-- Material shown follows --

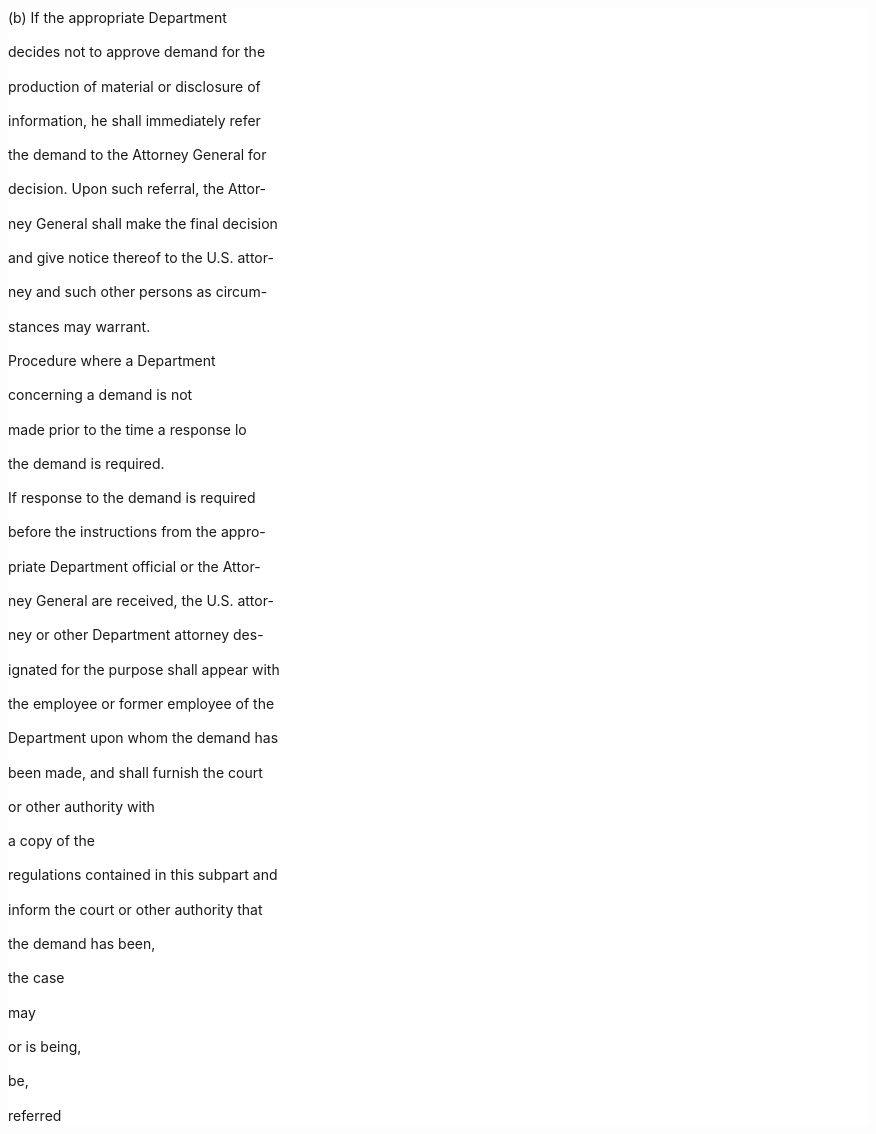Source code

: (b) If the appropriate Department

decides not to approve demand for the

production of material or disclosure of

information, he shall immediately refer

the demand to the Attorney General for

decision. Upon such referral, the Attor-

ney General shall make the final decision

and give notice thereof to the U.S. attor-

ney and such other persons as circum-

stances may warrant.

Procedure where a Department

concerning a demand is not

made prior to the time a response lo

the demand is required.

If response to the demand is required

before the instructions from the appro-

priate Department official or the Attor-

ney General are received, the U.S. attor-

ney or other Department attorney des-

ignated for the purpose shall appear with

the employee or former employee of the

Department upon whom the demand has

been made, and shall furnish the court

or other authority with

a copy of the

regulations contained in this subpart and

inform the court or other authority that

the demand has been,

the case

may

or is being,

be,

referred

-- Material shown concluded --
-- Material shown follows --

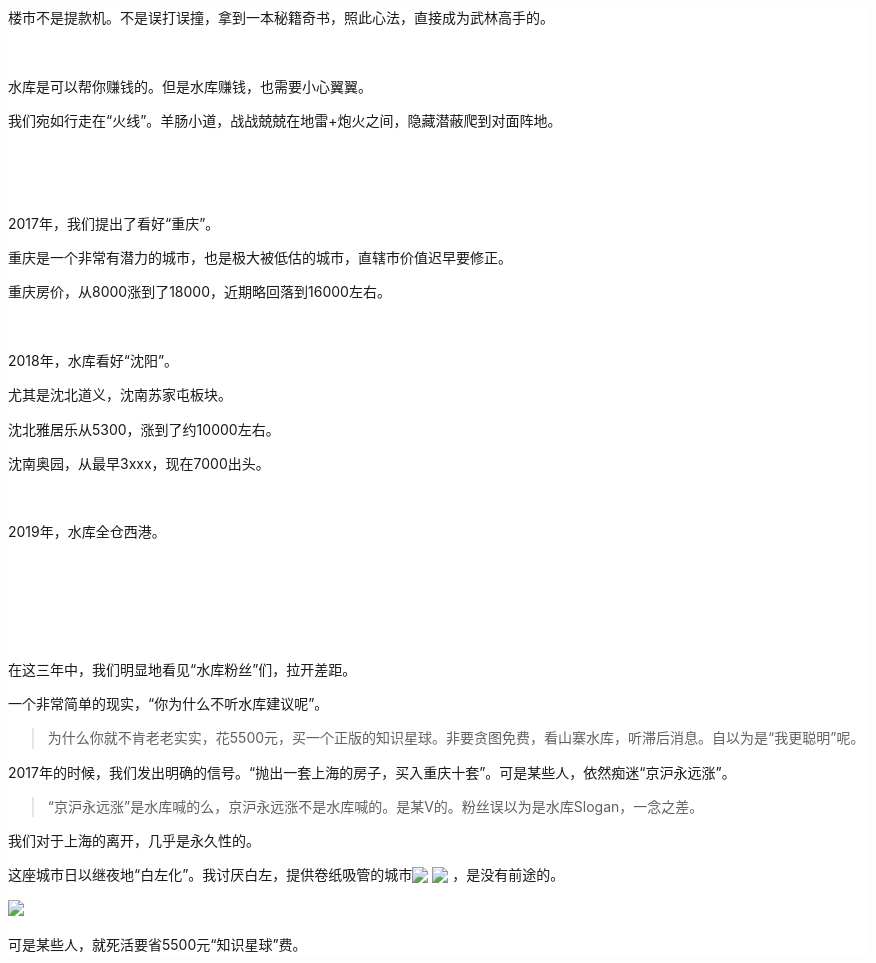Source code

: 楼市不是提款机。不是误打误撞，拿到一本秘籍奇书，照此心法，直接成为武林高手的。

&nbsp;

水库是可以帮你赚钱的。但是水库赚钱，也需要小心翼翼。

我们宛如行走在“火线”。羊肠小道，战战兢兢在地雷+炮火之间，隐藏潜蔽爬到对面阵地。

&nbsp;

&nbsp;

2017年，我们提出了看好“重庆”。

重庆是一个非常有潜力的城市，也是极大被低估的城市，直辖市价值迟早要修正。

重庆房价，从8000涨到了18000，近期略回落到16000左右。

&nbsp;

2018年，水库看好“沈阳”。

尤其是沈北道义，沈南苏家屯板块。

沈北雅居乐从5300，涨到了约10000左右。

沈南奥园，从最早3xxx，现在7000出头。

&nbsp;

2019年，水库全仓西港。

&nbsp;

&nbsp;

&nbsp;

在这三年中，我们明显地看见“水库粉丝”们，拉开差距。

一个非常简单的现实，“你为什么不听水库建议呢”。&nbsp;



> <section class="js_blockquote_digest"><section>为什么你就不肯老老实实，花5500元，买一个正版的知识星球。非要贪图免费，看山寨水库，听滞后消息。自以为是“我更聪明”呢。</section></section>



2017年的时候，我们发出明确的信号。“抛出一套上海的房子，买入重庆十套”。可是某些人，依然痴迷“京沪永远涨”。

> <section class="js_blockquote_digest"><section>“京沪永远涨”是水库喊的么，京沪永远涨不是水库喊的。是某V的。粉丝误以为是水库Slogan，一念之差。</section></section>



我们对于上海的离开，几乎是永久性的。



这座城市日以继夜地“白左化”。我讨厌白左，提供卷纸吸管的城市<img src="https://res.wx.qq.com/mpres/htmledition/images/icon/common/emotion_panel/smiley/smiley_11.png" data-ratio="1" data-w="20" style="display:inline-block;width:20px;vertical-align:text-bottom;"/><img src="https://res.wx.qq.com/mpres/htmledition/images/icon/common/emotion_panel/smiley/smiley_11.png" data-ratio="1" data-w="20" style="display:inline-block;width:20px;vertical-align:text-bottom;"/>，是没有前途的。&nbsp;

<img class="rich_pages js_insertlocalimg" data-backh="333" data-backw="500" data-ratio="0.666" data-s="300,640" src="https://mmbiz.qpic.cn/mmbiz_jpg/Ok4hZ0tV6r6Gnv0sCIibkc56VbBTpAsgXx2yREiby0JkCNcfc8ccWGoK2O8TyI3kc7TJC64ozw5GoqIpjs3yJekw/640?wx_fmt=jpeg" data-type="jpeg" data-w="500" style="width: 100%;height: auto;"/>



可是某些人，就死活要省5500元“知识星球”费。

-- Material shown concluded --
-- Material shown follows --

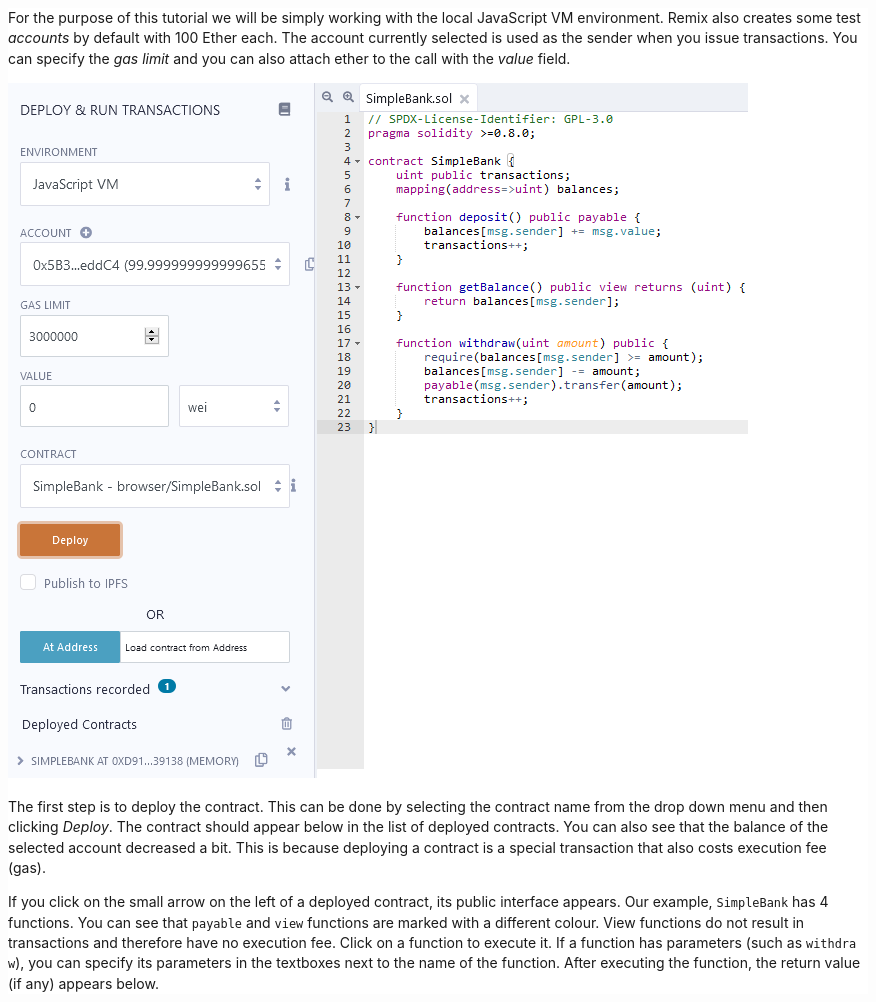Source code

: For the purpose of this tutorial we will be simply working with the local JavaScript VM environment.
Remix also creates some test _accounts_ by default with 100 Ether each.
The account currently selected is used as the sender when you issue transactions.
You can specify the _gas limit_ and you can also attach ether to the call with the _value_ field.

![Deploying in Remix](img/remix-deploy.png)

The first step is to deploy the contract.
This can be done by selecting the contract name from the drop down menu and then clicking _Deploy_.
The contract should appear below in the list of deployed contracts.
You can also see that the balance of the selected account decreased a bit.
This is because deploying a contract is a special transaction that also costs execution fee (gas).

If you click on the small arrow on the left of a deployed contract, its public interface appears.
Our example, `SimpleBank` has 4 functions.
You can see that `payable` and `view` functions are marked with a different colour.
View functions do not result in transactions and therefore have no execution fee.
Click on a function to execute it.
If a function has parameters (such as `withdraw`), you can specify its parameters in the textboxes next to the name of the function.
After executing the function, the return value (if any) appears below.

-- Material shown concluded --

Rewrite the lines from the one containing "before the instructions" through the one containing "the employee or former employee of the", changing "former employee" to "retired employee" and leaving everything else as it is.

before the instructions from the appro-

priate Department official or the Attor-

ney General are received, the U.S. attor-

ney or other Department attorney des-

ignated for the purpose shall appear with

the employee or retired employee of the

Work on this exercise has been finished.